É importante acreditar que essa pessoa sempre esteve ali, que nunca morrerá enquanto existir um propósito de vida pulsando dentro dela e, preferencialmente, com menos olhares que discriminam seu cabelo mais grisalho e um olhar já mais maduro, porém cansado de sofrer ou ainda com vontade de conhecer mais do mundo e das suas maravilhas naturais.

Há também olhares de reencontro, de encontro com um novo propósito de vida, com a pessoa que há muito tempo estava distante, do encontro com um sorriso inesperado de uma pessoa desconhecida e de um olhar para a saúde que está de volta. Tem também o olhar de reencontro com o trabalho, pois muitas pessoas só conseguem se ver plenas quando conseguem exercer alguma atividade ocupacional.

O sujeito nunca morre e seu olhar é uma forma de demonstrar essa vivacidade. Um olhar pode sofrer grandes modificações, sem jamais perder sua essência. Por mais que ocorram mudanças fisiológicas e anatômicas nos olhos de quem envelhece, a essência do olhar não deixará de existir!

Dessa forma, os olhares que as outras pessoas têm a nosso respeito nos constituem e também poderão nos definir como pessoas mais velhas, plenas e felizes ou, quando maldosos e mal interpretados, nos definir como pessoas mais velhas, incompletas, insatisfeitas e com uma baixa autoestima.
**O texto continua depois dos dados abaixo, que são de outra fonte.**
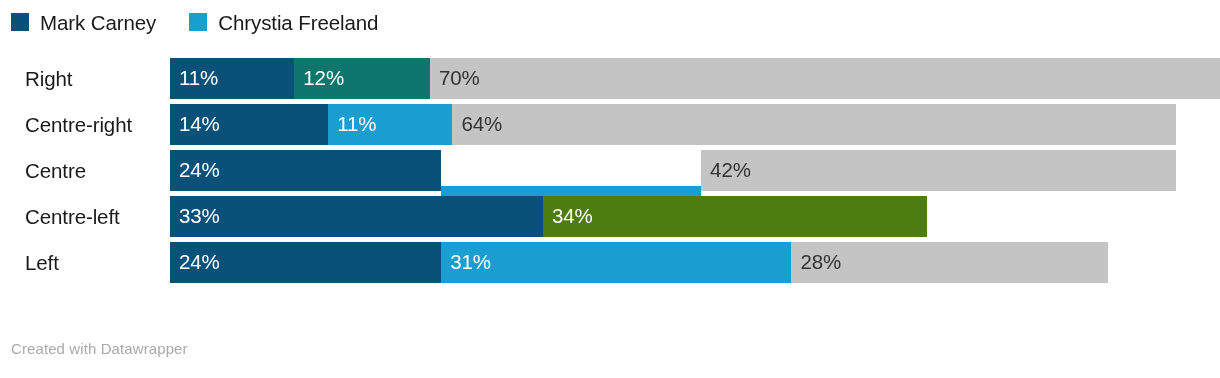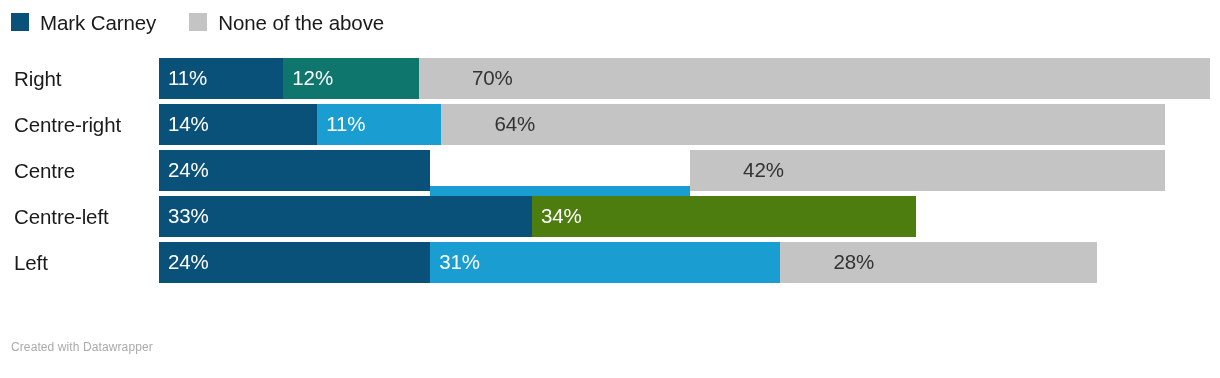"Chrystia Freeland" div.legend-item { html: none -> <div> <span></span> <span>Chrystia Freeland</span> </div> }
Portanto, olhe-se mais no espelho e veja que pessoa extraordinária você é! Não tenha medo ou vergonha do que verá! Contemple as mudanças que ocorrem diariamente no seu corpo e lembre-se de que sempre foi assim: você sempre muda, dia após dia!

A transmissão de emoções a partir dos nossos gestos corporais pode ser mais bem compreendida se comparada ao resultado obtido por um belo poema cujas palavras foram muito bem escolhidas e encaixadas nas suas estrofes.

Cabe a você saber que isso tudo é um dos maiores poderes que temos: o da transformação!